# Instruction
The answer must consist of every line from the entries below that contains the word "suelo".

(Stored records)
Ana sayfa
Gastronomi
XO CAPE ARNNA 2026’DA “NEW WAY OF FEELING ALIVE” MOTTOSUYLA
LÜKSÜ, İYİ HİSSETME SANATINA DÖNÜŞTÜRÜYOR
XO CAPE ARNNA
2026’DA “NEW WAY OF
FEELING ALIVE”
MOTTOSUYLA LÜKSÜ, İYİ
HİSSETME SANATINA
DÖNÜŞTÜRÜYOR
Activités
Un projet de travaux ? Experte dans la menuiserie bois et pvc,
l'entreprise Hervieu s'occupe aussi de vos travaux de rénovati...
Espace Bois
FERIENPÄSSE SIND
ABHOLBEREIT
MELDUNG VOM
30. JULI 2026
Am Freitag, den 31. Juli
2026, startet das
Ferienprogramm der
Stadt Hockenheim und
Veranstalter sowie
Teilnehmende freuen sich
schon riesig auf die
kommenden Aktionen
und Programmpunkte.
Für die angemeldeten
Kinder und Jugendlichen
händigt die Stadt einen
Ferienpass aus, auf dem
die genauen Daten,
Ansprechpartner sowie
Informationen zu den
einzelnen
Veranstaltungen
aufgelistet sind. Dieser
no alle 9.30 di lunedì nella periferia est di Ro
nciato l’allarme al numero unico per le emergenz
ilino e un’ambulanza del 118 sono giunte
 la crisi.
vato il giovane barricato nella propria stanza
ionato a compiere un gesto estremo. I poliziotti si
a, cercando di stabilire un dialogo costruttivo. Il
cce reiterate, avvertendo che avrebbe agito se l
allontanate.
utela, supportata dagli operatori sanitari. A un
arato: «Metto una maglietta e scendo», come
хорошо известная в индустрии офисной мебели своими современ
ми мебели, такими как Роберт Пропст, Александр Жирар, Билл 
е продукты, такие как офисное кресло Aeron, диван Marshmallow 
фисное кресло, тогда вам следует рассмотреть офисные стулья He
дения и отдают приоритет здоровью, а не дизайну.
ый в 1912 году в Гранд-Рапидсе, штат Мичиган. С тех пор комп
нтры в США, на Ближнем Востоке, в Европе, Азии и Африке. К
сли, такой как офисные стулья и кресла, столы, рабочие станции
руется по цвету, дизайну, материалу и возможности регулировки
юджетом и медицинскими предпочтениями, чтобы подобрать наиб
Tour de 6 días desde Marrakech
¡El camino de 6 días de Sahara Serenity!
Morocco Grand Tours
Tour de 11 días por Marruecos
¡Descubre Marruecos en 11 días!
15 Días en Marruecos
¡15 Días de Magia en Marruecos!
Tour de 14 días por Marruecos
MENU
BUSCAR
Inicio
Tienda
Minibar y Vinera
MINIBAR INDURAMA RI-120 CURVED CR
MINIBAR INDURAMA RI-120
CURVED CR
---
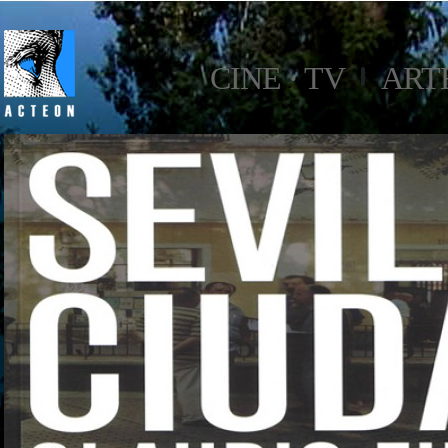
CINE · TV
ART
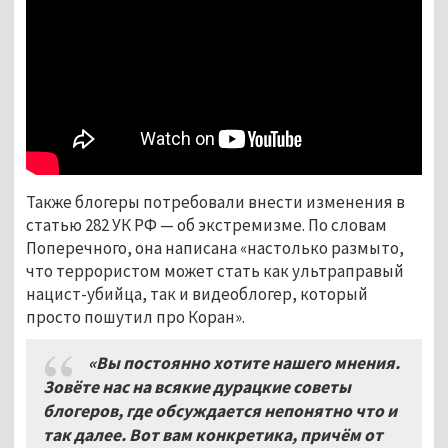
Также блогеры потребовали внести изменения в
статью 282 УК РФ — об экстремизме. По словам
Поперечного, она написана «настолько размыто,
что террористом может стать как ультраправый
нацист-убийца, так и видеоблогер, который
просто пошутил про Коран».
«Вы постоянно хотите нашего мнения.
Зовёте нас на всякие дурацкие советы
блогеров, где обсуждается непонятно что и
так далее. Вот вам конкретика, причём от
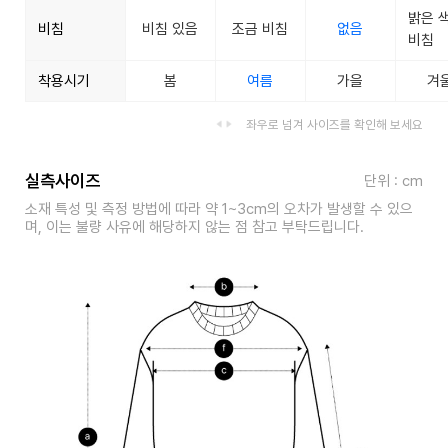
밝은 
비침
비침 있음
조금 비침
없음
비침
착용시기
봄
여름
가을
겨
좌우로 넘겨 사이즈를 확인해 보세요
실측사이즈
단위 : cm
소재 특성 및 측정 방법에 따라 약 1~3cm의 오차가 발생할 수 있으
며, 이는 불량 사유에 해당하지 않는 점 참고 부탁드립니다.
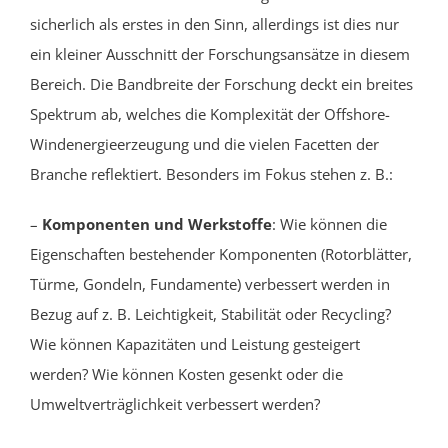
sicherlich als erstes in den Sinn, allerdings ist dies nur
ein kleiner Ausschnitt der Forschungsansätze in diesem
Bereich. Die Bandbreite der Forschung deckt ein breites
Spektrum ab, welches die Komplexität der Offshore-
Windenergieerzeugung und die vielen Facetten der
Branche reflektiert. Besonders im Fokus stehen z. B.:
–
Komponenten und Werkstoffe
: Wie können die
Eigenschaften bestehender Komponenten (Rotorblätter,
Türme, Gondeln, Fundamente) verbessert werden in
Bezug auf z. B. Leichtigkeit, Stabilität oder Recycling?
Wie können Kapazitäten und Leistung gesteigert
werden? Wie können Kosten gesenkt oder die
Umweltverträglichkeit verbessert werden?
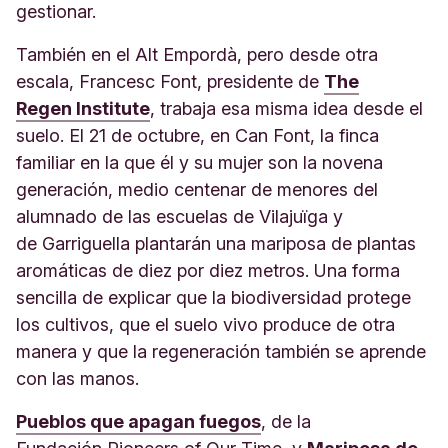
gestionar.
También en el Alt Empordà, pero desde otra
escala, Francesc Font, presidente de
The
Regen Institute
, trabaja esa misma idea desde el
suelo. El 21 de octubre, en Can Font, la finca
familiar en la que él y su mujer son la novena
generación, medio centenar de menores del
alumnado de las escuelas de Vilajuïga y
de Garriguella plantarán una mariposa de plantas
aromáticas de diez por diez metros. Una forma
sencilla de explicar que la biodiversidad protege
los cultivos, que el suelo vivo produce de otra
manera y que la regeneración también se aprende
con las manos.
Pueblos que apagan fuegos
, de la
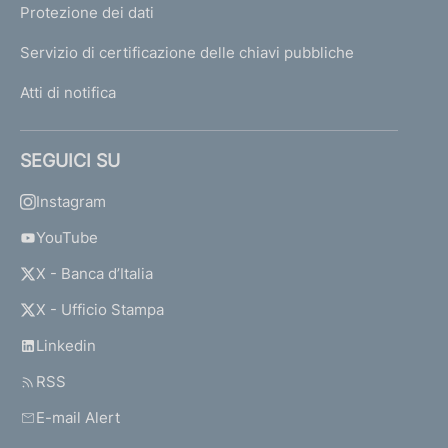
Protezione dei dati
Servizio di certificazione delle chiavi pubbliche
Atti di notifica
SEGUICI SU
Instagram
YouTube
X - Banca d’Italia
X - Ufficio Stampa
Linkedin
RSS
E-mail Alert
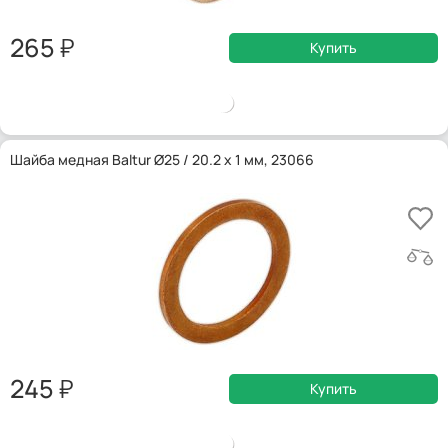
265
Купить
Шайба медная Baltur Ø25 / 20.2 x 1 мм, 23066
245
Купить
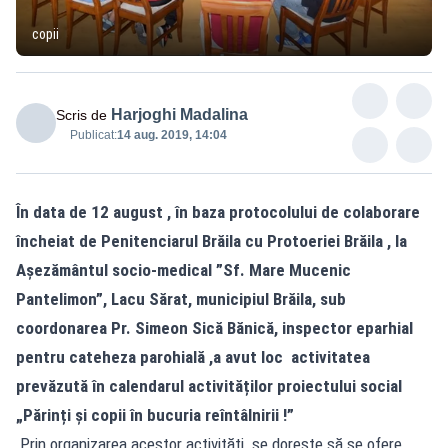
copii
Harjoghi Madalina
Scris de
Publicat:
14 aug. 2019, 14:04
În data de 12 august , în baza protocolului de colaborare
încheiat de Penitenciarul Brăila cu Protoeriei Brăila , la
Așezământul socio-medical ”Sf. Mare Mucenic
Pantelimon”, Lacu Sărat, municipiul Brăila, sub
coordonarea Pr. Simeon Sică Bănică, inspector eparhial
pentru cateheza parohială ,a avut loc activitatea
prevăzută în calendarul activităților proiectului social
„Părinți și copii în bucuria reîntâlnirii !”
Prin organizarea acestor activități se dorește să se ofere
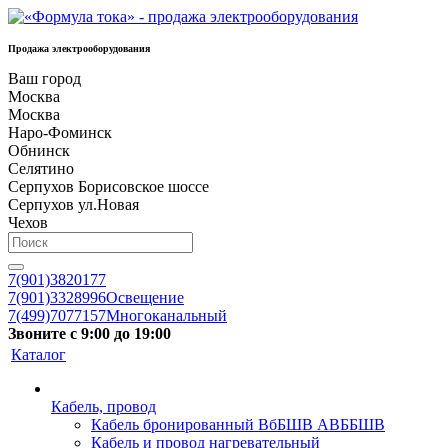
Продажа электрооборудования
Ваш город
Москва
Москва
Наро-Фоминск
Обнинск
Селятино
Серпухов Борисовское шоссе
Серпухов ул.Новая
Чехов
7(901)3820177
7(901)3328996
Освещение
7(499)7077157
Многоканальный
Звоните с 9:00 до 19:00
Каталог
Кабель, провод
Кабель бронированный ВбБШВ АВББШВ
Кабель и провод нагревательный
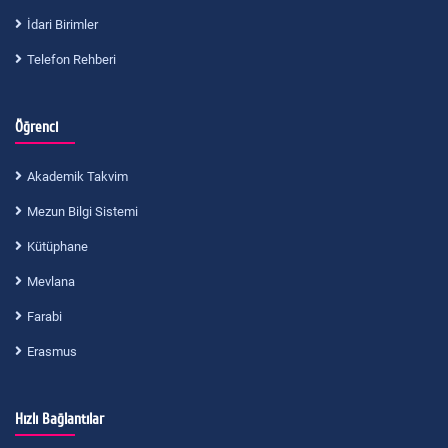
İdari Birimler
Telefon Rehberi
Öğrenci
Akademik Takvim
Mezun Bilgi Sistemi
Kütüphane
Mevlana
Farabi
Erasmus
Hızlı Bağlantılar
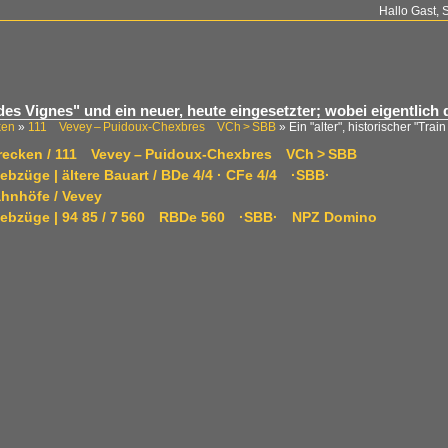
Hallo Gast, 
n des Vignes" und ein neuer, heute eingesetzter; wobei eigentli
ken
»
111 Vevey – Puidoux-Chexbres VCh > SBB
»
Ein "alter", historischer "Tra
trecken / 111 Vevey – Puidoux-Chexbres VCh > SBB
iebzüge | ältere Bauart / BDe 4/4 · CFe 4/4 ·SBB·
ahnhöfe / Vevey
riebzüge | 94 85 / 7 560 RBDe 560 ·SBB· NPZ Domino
--
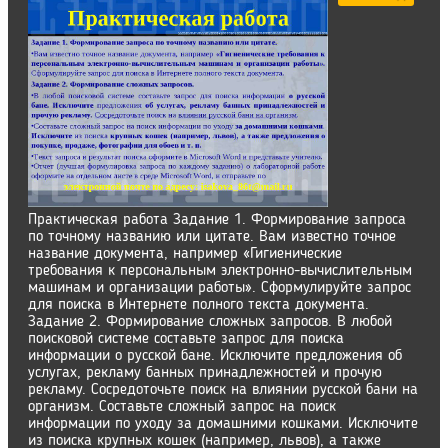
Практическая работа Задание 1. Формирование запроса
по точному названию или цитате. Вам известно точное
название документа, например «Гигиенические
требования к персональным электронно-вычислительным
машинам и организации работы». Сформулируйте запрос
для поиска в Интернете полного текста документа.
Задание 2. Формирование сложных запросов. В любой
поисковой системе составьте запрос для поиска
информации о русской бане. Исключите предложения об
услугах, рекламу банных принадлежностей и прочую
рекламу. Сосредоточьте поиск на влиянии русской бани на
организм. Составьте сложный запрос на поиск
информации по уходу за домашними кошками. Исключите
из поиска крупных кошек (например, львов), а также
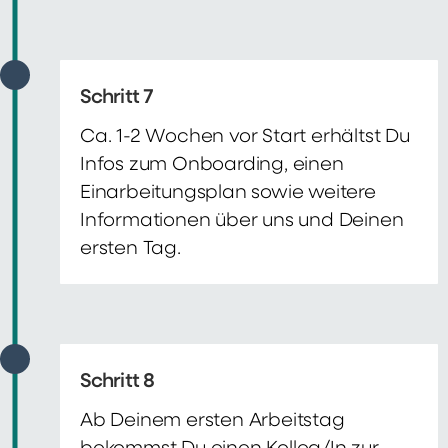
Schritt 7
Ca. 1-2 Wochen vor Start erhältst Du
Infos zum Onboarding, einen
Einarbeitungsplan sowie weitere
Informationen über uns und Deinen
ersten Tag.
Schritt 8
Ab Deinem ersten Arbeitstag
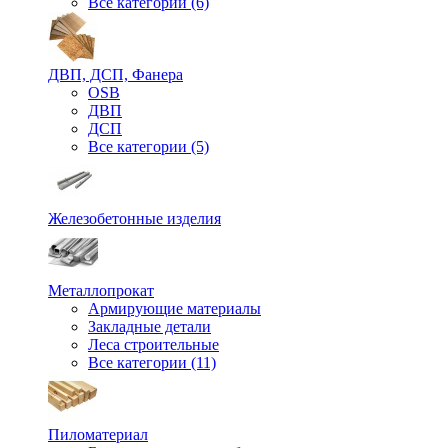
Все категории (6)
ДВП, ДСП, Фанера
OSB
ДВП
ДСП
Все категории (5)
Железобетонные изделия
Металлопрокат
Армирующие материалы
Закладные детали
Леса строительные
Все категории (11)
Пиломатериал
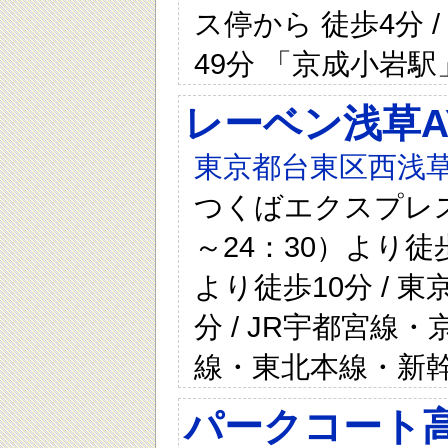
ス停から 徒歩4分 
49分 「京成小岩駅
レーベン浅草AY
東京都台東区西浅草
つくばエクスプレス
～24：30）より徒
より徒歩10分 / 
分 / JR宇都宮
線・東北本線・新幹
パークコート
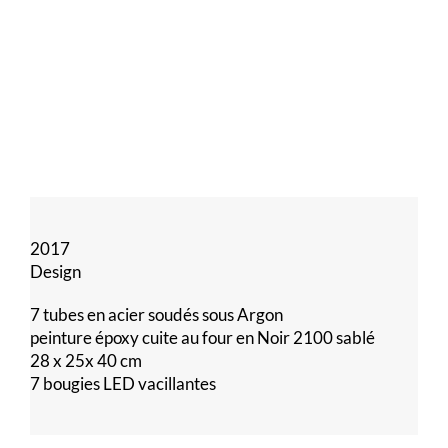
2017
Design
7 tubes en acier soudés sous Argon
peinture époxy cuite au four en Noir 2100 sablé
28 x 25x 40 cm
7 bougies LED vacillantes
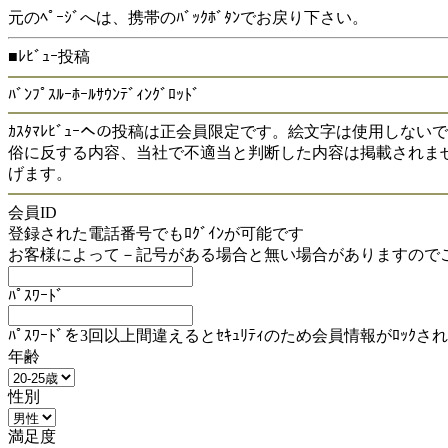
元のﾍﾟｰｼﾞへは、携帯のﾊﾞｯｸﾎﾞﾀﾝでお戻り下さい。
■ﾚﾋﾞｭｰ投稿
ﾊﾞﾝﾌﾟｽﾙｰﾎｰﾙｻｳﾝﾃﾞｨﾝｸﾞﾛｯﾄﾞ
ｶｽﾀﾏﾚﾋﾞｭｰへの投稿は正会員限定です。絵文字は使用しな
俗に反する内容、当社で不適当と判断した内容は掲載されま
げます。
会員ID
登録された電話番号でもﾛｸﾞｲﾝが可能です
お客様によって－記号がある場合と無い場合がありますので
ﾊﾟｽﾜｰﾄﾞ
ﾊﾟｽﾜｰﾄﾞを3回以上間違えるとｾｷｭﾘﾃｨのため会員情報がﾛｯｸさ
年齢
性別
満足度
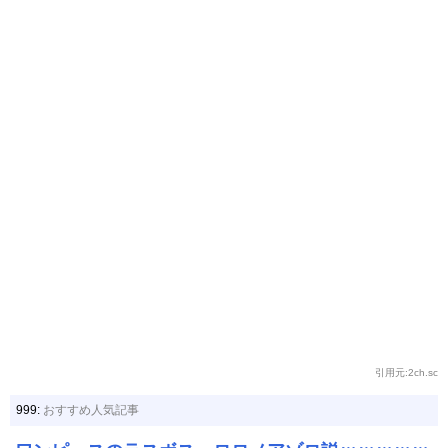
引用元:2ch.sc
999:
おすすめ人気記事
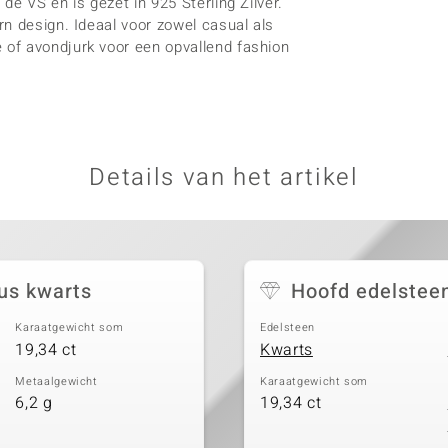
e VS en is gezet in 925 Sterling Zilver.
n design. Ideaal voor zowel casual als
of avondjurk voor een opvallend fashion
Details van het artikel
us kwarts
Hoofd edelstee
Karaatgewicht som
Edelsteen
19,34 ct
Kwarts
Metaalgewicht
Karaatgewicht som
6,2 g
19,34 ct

# Expected output
suelo. El 21 de octubre, en Can Font, la finca
los cultivos, que el suelo vivo produce de otra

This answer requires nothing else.